▸ Document extract:
(begin)

Pr. Joseph G. Crippen, The Ascension of Our Lord (A, B, C); texts: Acts 1:1-11; Psalm 47; Ephesians 1:15-23; Luke 24:44-53
Sisters and brothers, grace to you, and peace in the name of the Father, and of the + Son, and of the Holy Spirit. Amen
There is a prayer attributed to St. Francis of Assisi which includes this line: “grant that we may not so much seek to be consoled as to console; to be understood as to understand; to be loved as to love.” There is deep wisdom in these petitions, a sense of what it might mean to fully inhabit the life of Christ which is our calling and our anointing in Baptism, that we look to the other’s needs and burdens before our own. This is right and good, and worthy of our prayer.
That being said, there is nothing quite like knowing that we are understood by another, loved by another. Perhaps that’s why it’s so important that we pray that we offer that to others. But I have been thinking a great deal this week about the gift Christ’s ascension gives us of being understood better, more fully, by the Triune God.
All our readings assigned for this festival focus on the reality that our Lord Christ leaves us.

(end)

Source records

(begin)

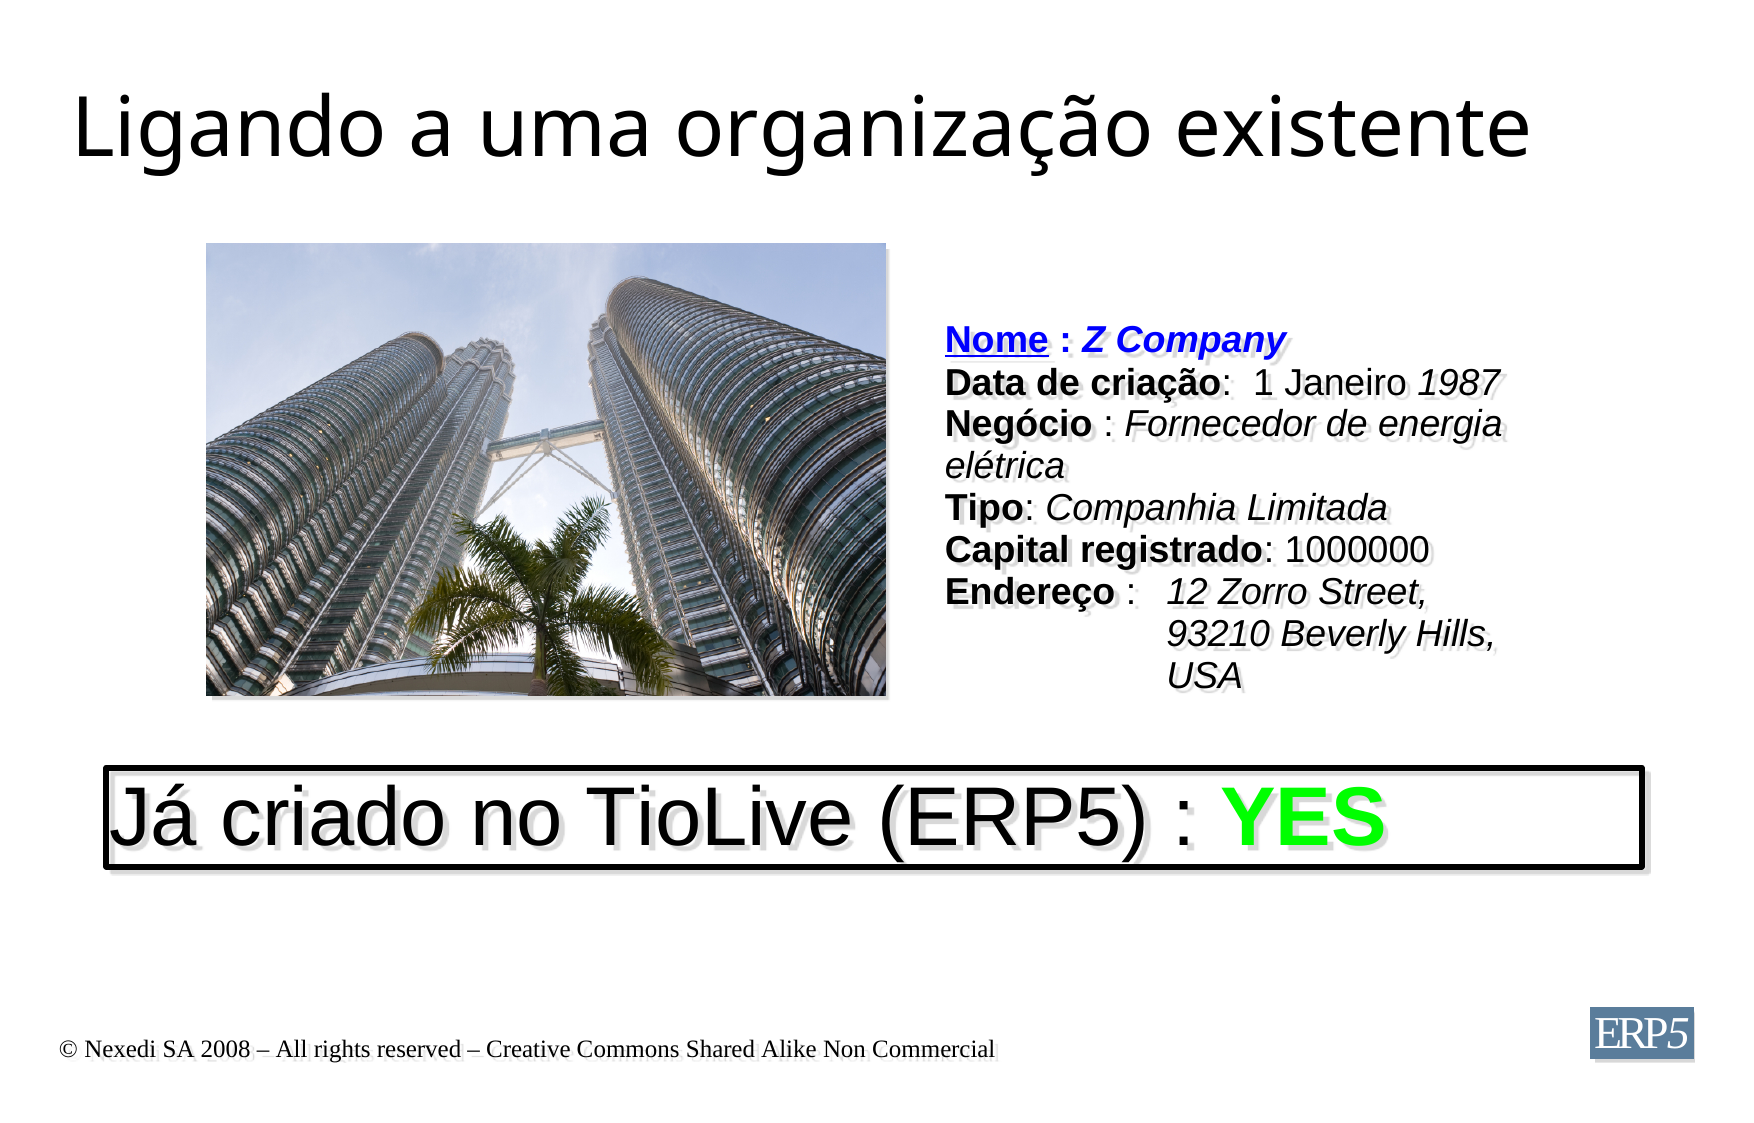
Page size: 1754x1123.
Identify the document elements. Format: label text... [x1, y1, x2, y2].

text_box Já criado no TioLive (ERP5) : YES [106, 767, 1642, 867]
title Ligando a uma organização existente [71, 63, 1707, 187]
text_box Nome : Z Company Data de criação: 1 Janeiro 1987 Negócio : Fornecedor de energia elétrica Tipo: Companhia Limitada Capital registrado: 1000000 Endereço : 12 Zorro Street, 93210 Beverly Hills, USA [944, 318, 1536, 697]
picture [206, 243, 886, 696]
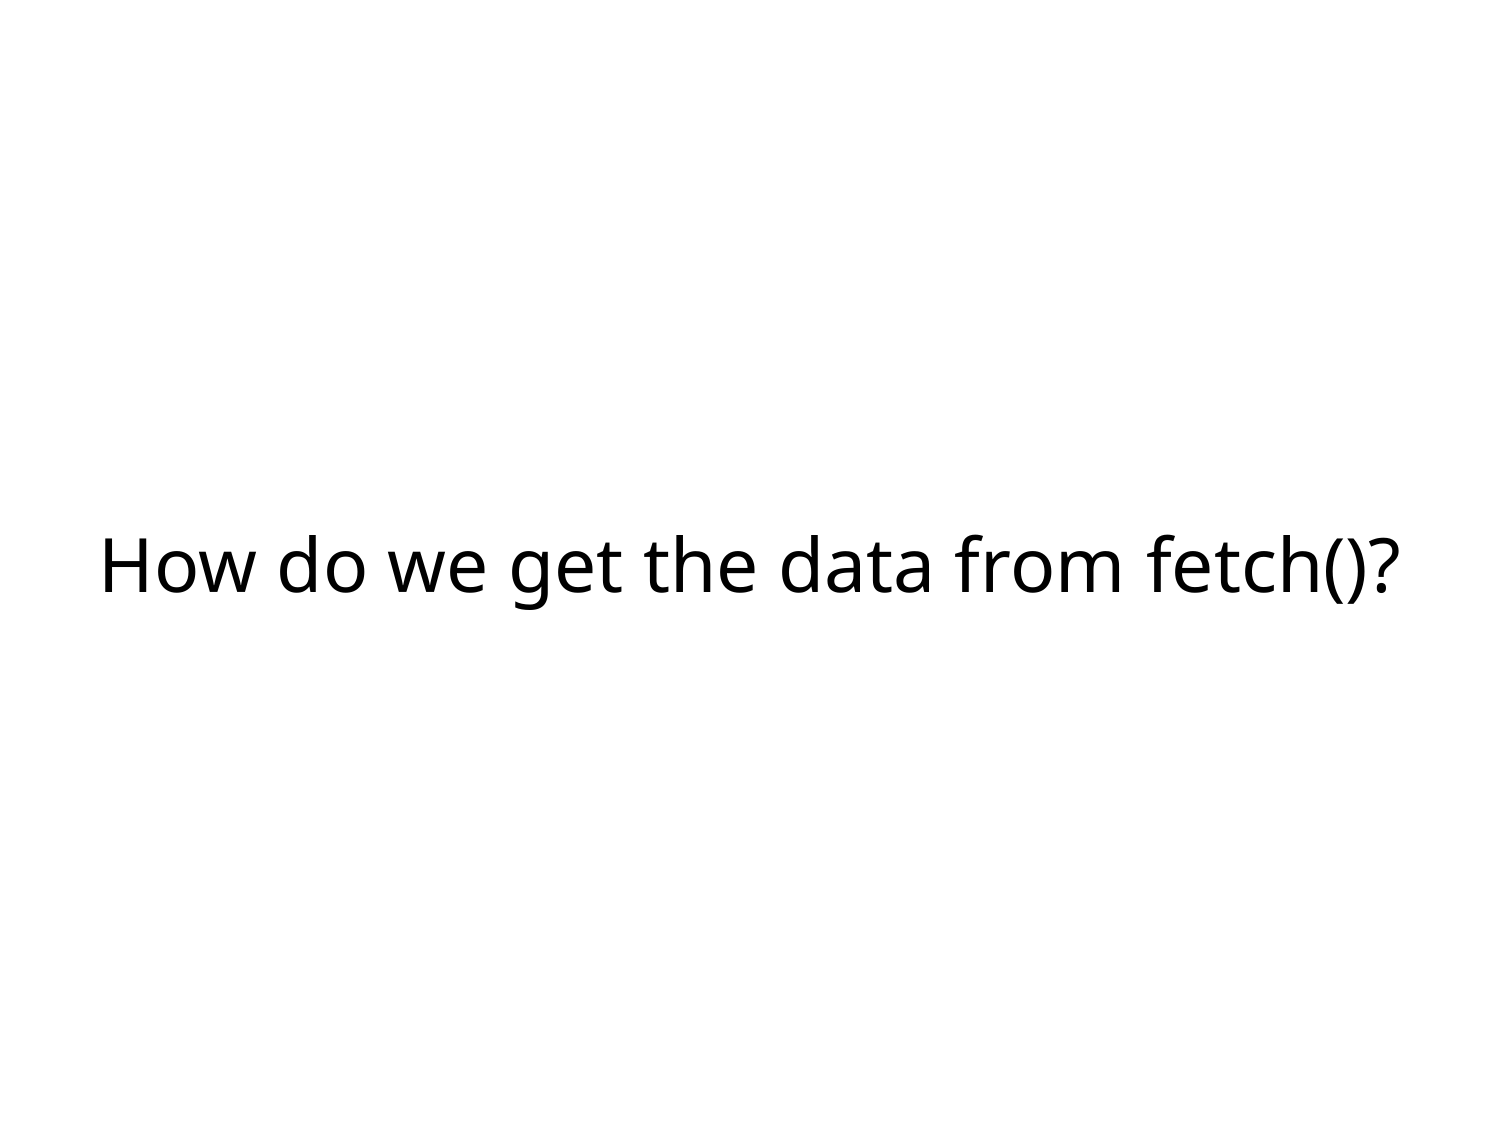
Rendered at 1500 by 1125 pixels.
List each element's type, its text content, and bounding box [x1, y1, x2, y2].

(end)

▸ Given task 1: List the scripture texts given for the Ascension sermon.
▸ Given task 2: In the Ascension sermon, which saint is the quoted prayer attributed to?
▸ Given task 3: From the Ascension sermon, extract the passage starting at "That being said, there" and ending at "the Triune God.".

▸ Expected output 1:
Acts 1:1-11
Psalm 47
Ephesians 1:15-23
Luke 24:44-53

▸ Expected output 2: St. Francis of Assisi.

▸ Expected output 3:
That being said, there is nothing quite like knowing that we are understood by another, loved by another. Perhaps that’s why it’s so important that we pray that we offer that to others. But I have been thinking a great deal this week about the gift Christ’s ascension gives us of being understood better, more fully, by the Triune God.